Rabénou pria dans une petite synagogue, qui était la propriété des tailleurs de la ville. Ses disciples firent leur prière avec beaucoup d'enthousiasme, comme à leur habitude, et veillèrent tout particulièrement à s'appliquer dans le décompte de l'omer.
Le bedeau de la synagogue, ignorant qu'ils faisaient partie des disciples de Rabénou, s'en alla le trouver pour lui exposer ses griefs.
Des hassidim au comportement bizarre occupaient la synagogue.
Ils faisaient beaucoup de bruit durant leur prière et prolongeaient abusivement le compte de l'omer, ce qui l'empêchait de fermer la synagogue, comme il en avait l'habitude.
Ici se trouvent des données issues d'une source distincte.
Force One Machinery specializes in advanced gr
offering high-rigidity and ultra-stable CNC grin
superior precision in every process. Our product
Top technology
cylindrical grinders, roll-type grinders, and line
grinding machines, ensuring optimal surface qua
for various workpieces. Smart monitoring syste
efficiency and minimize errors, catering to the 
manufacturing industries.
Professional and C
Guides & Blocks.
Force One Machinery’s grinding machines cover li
Rabénou ne répondit pas, se contentant d'un léger sourire. Tout honteux, il comprit peu après qu'il s'agissait en fait des disciples du saint maître, qui affluaient par centaines, jour après jour, afin de passer la fête en sa compagnie.
Source : Siarh Sarfei Kodech 2
1-583
En semaine, Rabbi David Tsvi le beau-père de Rabbi Nathan, ne procédait jamais à l'ablution des mains avant le repas. A la place du pain, il consommait des biscuits en quantité modérée. Il agissait de la sorte, car il prenait en compte les différents avis plus stricts relatifs au lavage des mains.
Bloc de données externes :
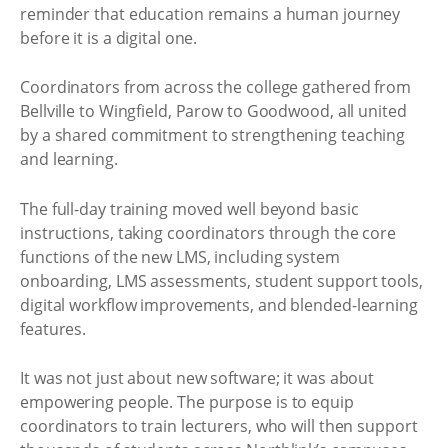
reminder that education remains a human journey
before it is a digital one.
Coordinators from across the college gathered from
Bellville to Wingfield, Parow to Goodwood, all united
by a shared commitment to strengthening teaching
and learning.
The full-day training moved well beyond basic
instructions, taking coordinators through the core
functions of the new LMS, including system
onboarding, LMS assessments, student support tools,
digital workflow improvements, and blended-learning
features.
It was not just about new software; it was about
empowering people. The purpose is to equip
coordinators to train lecturers, who will then support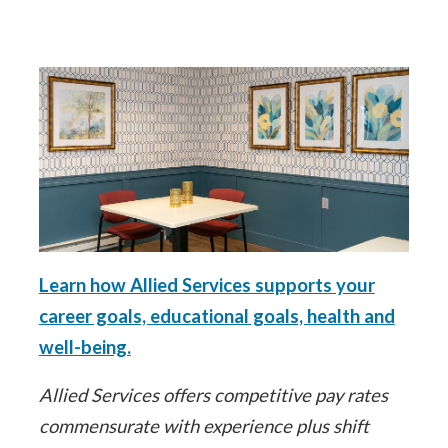
Learn how Allied Services supports your
career goals, educational goals, health and
well-being.
Allied Services offers competitive pay rates
commensurate with experience plus shift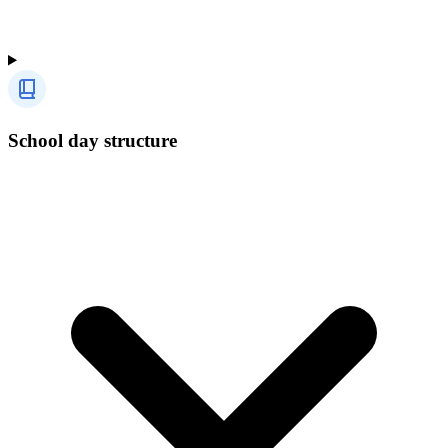
School day structure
L'épouse de Rabbi Nathan lui préparait à son attention deux biscuits et demi pour tout repas. Rabbi Avraham, le fils de Rabbi Nahman disait qu'un tel comportement laissait entrevoir la grande piété qui animait Rabbi David Tsvi qui ne mangeait pas au-delà de la quantité réglementaire. Ni surplus, ni trop peu : il se contentait du minimum vital.
Source :
1-766
A l'époque de la controverse, les habitants de la ville de Breslev voulurent cesser d'alimenter les pauvres parmi les hassidé breslev, qui recevaient chaque jeudi un pot rempli de farine. Cette nourriture minimale leur permettait de pétrir du pain en l'honneur du Shabbat. Lorsque Moshé Henkès apprit la chose, il refusa catégoriquement de donner son accord, en s'y opposant fermement.
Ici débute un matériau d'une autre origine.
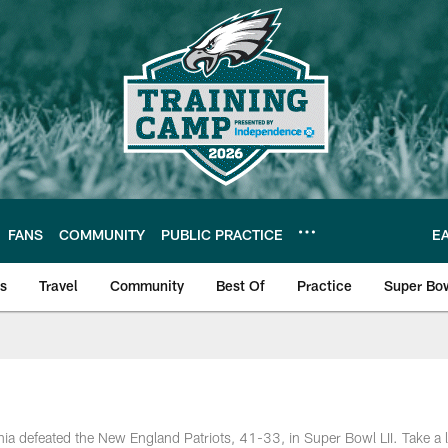
FANS
COMMUNITY
PUBLIC PRACTICE
E
ls
Travel
Community
Best Of
Practice
Super Bo
 | Photos
a defeated the New England Patriots, 41-33, in Super Bowl LII. Take a l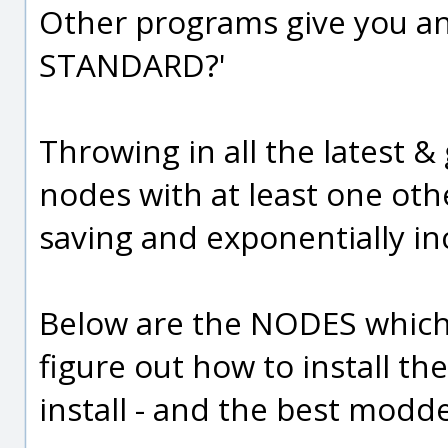
Other programs give you an 
STANDARD?'
Throwing in all the latest &
nodes with at least one othe
saving and exponentially in
Below are the NODES which I
figure out how to install t
install - and the best modde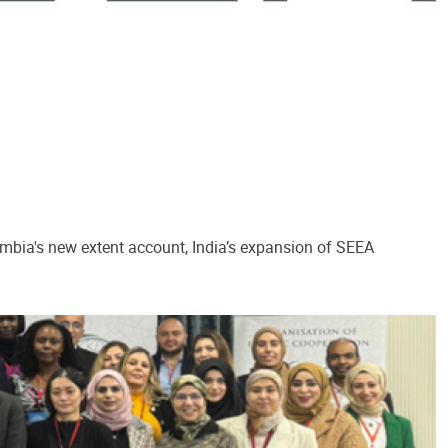
ombia's new extent account, India’s expansion of SEEA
Commentant sa décision, Rabbi Nathan déclara : 'Rabénou a déjà évoqué ce sujet, quand il affirme que dans toute injustice, il y a une parcelle de droiture' (cf Sihot haRan-conversations §78). C'est pourquoi Moshé Henkès était forcément pourvu d'un certain sens de la justice, même si ce sentiment était noyé au milieu de toutes ses fraudes.